The interactive graphic novels we helped to create for child witnesses and victims responded to a crucial need: a need for culturally sensitive, developmentally appropriate, and trauma-informed materials to guide and support children navigating the legal system.
But the booklets themselves are only one piece of the puzzle—just as important is how practitioners put them to use in practice. With that in mind, our team helped to create a supplementary set of guides, with the input of practitioners from diverse professional backgrounds, for supporting children who are interacting with the legal system as crime victims or witnesses.
One guide, for example, details how children communicate at different developmental stages, offering tips for communicating effectively and supportively with children of different age groups. Another guide discusses the nature of trauma, the various ways it can manifest in children who have been exposed to violence, and how it can affect—and be exacerbated by—children’s interactions with the legal system. It also includes advice on how best to work with children who have been affected by trauma, especially as they navigate legal processes that can be confusing, difficult, and frightening.
How practitioners might actually use child witness support materials was something our team considered carefully throughout the planning stage. During needs assessments for each set of materials, the team conducted interviews and focus groups with various kinds of practitioners—from prosecutors to victim advocates to child welfare workers—who work closely with child witnesses and victims. The goal of these focus groups was to hear, first-hand, what personnel on the ground felt was most needed to support children in the legal system.
Some of the needs and challenges that practitioners identified are unique to their specific roles. Prosecutors struggle with communicating that they are not the children’s attorneys, and what their role in the legal process is. Law enforcement personnel—often the first points of contact—feel frustrated when they are unable to answer the questions that children and their caregivers have. And victim advocates struggle to prepare children for the possibility that their case does not result in the outcome they are hoping for. Other concerns cut across practitioner roles—concerns about children having to see the defendant in court, being asked to repeatedly discuss traumatic experiences, or feeling that everything is their fault.
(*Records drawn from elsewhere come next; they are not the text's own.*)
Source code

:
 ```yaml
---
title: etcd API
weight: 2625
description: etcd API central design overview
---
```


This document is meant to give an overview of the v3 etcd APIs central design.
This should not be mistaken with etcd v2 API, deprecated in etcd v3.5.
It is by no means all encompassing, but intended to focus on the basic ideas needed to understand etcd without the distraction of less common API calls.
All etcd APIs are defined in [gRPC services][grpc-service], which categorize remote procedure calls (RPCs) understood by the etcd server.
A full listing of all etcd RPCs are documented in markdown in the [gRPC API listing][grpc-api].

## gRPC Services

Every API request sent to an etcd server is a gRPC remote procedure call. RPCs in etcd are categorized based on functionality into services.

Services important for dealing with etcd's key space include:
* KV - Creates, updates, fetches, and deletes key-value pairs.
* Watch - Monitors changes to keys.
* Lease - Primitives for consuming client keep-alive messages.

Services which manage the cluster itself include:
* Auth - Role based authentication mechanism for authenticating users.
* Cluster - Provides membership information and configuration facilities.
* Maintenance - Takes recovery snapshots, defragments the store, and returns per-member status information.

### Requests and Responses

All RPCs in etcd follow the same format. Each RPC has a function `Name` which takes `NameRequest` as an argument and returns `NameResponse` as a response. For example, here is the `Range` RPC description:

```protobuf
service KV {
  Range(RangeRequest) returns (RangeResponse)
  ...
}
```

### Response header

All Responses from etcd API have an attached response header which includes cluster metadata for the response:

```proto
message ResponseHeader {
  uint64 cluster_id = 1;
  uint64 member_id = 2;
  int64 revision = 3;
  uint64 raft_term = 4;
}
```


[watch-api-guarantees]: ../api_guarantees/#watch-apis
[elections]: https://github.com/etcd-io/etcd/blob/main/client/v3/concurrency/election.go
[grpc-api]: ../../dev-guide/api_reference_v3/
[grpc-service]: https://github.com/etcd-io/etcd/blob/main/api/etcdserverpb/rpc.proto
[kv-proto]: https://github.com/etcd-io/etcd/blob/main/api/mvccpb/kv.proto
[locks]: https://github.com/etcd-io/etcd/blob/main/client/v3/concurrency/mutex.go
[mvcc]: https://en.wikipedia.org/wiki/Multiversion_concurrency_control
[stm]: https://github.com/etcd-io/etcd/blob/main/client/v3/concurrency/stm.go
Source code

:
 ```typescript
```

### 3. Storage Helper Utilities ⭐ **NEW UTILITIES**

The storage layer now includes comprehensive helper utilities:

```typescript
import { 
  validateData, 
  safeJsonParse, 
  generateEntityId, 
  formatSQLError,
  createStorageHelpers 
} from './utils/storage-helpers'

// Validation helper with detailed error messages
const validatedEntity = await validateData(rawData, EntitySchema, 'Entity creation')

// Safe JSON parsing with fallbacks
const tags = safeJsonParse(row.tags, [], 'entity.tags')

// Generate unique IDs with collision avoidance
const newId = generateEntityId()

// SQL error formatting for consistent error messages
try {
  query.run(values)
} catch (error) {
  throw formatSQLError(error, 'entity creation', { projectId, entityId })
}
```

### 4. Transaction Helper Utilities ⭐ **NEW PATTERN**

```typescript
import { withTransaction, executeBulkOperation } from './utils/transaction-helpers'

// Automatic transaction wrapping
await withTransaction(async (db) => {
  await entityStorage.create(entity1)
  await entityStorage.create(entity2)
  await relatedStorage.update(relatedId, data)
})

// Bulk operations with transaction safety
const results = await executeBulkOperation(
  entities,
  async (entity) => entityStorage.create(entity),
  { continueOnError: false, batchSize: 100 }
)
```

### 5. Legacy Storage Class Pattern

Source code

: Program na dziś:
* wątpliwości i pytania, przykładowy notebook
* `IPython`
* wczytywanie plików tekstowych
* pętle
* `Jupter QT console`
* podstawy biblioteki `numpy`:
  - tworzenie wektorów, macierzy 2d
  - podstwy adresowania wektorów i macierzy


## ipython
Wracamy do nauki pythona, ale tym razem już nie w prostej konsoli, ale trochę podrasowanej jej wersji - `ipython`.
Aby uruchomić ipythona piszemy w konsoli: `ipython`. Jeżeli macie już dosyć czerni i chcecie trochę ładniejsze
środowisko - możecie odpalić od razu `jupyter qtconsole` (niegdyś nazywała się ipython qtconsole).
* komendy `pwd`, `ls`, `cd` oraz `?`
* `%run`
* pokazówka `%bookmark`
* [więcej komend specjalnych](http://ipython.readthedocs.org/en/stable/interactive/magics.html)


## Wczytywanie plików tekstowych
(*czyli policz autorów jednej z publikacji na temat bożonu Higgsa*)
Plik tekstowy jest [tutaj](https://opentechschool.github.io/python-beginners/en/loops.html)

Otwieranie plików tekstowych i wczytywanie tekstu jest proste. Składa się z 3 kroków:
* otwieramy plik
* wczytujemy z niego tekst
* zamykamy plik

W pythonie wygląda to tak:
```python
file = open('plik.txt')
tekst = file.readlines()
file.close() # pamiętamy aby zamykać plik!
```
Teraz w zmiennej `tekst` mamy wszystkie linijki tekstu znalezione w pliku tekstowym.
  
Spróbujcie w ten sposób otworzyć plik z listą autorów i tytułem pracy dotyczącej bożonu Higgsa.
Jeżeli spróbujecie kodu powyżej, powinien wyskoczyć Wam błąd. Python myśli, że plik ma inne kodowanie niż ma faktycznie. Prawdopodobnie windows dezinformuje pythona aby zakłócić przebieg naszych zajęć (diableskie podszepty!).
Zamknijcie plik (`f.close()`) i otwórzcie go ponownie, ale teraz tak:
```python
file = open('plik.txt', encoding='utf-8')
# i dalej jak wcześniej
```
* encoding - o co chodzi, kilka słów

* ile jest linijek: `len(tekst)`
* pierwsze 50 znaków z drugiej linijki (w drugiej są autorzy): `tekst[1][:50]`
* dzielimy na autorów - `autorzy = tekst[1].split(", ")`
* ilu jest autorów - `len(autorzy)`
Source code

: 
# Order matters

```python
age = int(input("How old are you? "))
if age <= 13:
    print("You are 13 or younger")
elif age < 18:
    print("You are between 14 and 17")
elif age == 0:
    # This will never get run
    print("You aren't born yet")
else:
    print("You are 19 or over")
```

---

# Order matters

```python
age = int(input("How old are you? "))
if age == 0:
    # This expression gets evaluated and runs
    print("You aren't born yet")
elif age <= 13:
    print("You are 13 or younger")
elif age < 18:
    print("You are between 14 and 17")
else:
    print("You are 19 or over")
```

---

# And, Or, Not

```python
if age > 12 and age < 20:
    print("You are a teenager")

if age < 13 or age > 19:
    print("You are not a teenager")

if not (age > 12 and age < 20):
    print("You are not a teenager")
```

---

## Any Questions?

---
Both the booklets themselves and the practitioner guides were created with this input in mind. One of the guides—a checklist for supporting children preparing to testify—urges practitioners to visit the courtroom with children beforehand while it’s empty, giving them the opportunity to familiarize themselves with the space and practice walking in and out. It encourages a support person to sit in the child’s line of sight throughout the proceedings. And it recommends giving children regular opportunities to talk about how they’re feeling with an advocate or therapist.
The support materials and practitioner guides have a wider significance too, as tribal and federal prosecutor Geri Wisner noted in our podcast episode about the project: “I think these materials are very good at reminding us to re-evaluate things from the perspective of a child witness or victim.” Most court procedures weren’t designed to be child-friendly—or even with children in mind. Our practitioner guides give people working in the system the chance to look at the legal process from a different perspective.
There is undoubtedly more work to be done to ensure that children and their caregivers feel supported, empowered, and prepared in their interactions with the criminal legal and child welfare systems. But our support materials and practitioner guides, created with support from the Office for Victims of Crime, are readily available to help address a number of crucial needs.